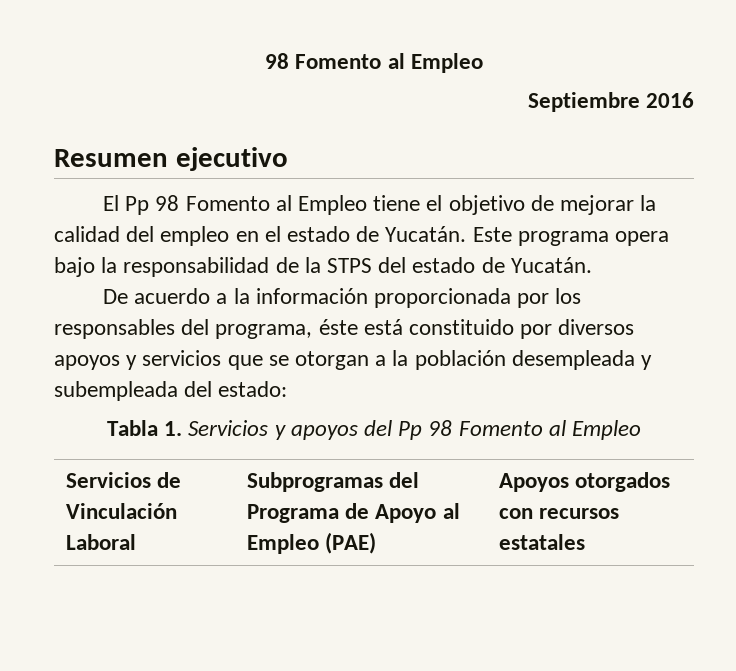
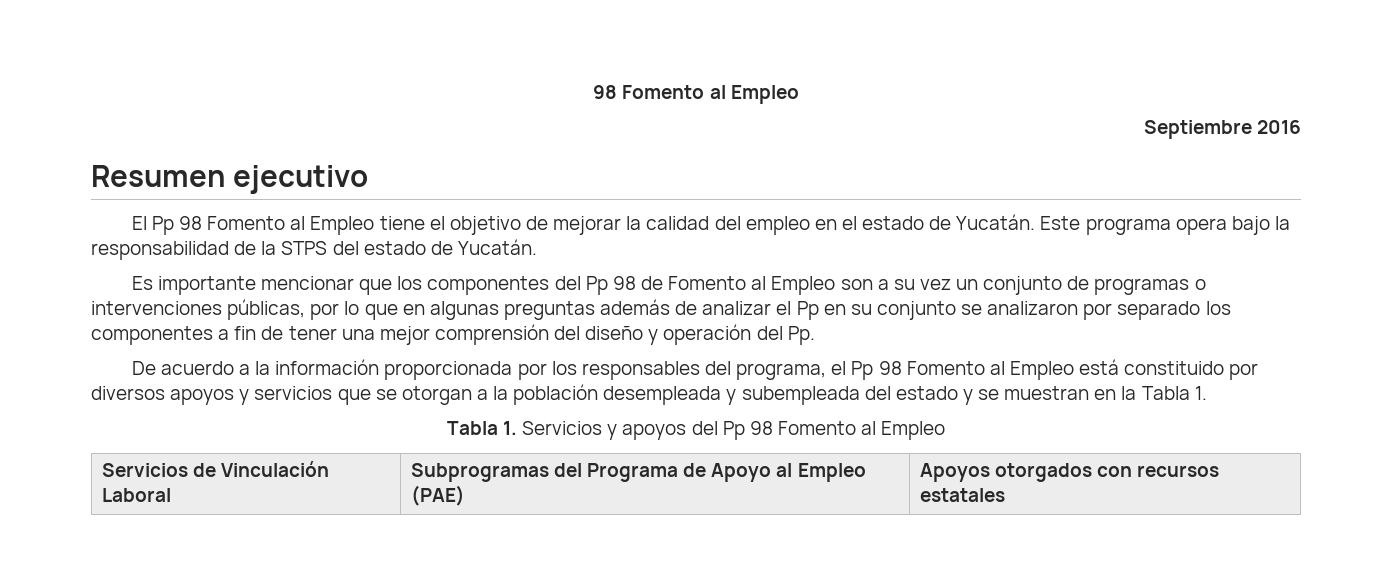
(592, 265) none -> [131,276,1206,295] [91,299,1231,320] [91,324,815,345] // Es importante mencionar que los componentes del Pp 98 de Fomento al Empleo son a su vez un conjunto de programas o intervenciones públicas, por lo que en algunas preguntas además de analizar el Pp en su conjunto se analizaron por separado los componentes a fin de tener una mejor comprensión del diseño y operación del Pp.
[318,319,358,335] éste -> [831,361,1074,380] el Pp 98 Fomento al Empleo
[218,381,288,397] estado: -> [895,386,1207,405] estado y se muestran en la Tabla 1.

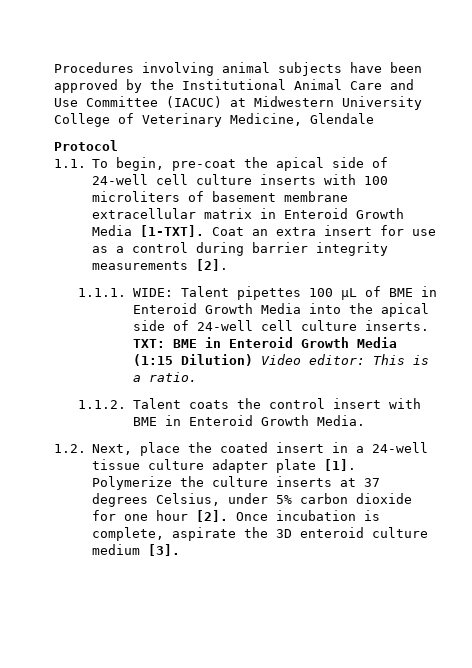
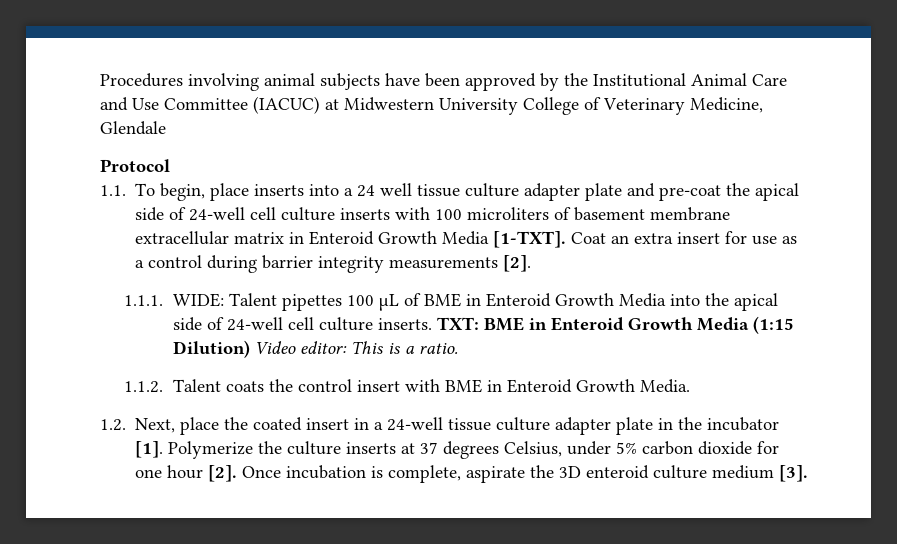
(164, 164) none -> [210,183,656,201] place inserts into a 24 well tissue culture adapter plate and
(316, 466) none -> [658,417,780,431] in the incubator

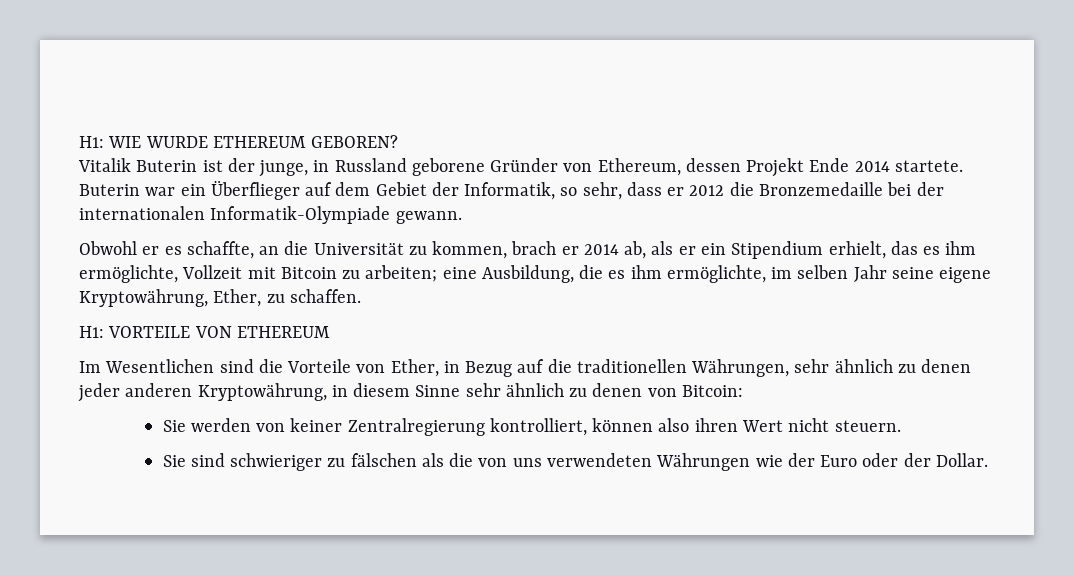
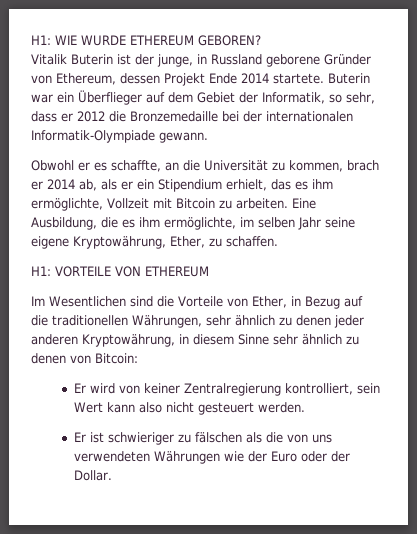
[365,265,477,282] arbeiten; eine -> [236,198,316,209] arbeiten. Eine
[162,418,251,432] Sie werden -> [73,383,115,394] Er wird
[592,418,901,432] [162,453,225,467] können also ihren Wert nicht steuern. // Sie sind -> [356,383,380,394] [73,402,305,415] [73,432,104,443] sein Wert kann also nicht gesteuert werden. // Er ist

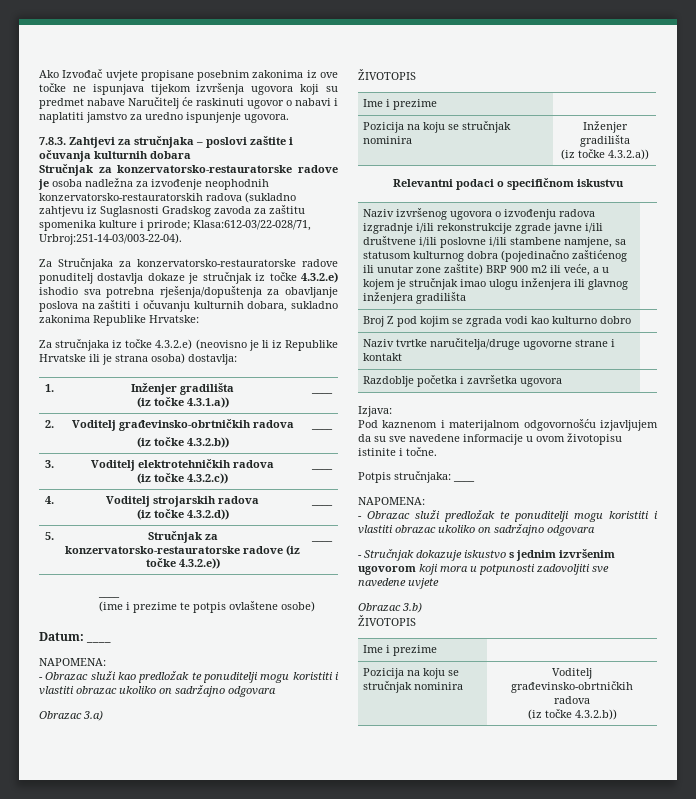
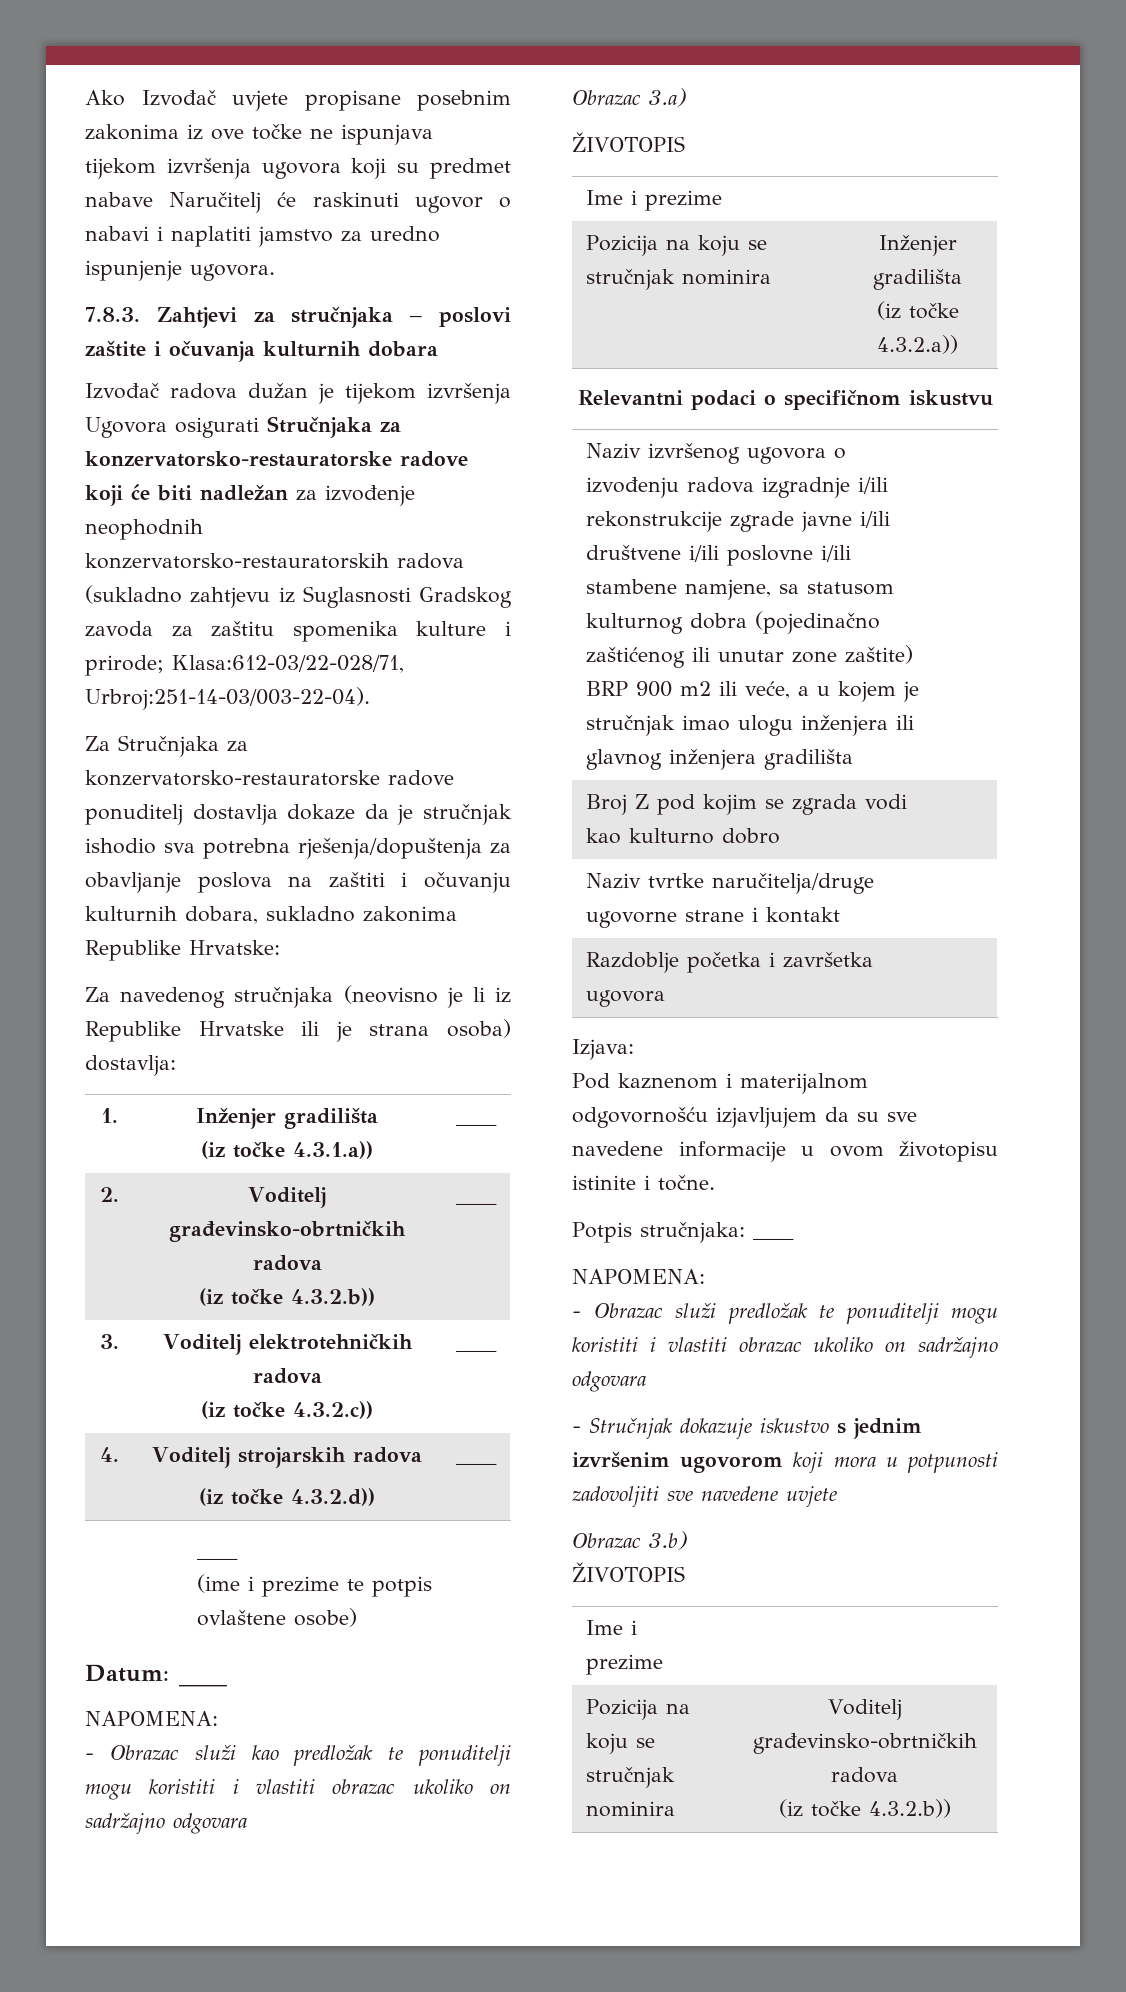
[39,164,338,176] [38,178,133,190] Stručnjak za konzervatorsko-restauratorske radove je osoba nadležna -> [85,383,511,404] [85,416,401,438] [85,451,468,467] [85,484,288,506] Izvođač radova dužan je tijekom izvršenja Ugovora osigurati Stručnjaka za konzervatorsko-restauratorske radove koji će biti nadležan
[188,272,338,284] je stručnjak iz točke 4.3.2.e) -> [364,804,512,825] da je stručnjak
[55,339,193,351] stručnjaka iz točke 4.3.2.e) -> [120,987,334,1008] navedenog stručnjaka
[45,532,54,540] [147,531,218,543] [65,545,300,556] [145,558,220,569] [310,540,333,542] // 5. | Stručnjak za konzervatorsko-restauratorske radove (iz točke 4.3.2.e)) | ____ -> (497, 1463) none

----

:: Work task ::
Go through the listing above and copy each line where the string "Empleo" appears.

:: Task solution ::
(592, 265) none -> [131,276,1206,295] [91,299,1231,320] [91,324,815,345] // Es importante mencionar que los componentes del Pp 98 de Fomento al Empleo son a su vez un conjunto de programas o intervenciones públicas, por lo que en algunas preguntas además de analizar el Pp en su conjunto se analizaron por separado los componentes a fin de tener una mejor comprensión del diseño y operación del Pp.
[318,319,358,335] éste -> [831,361,1074,380] el Pp 98 Fomento al Empleo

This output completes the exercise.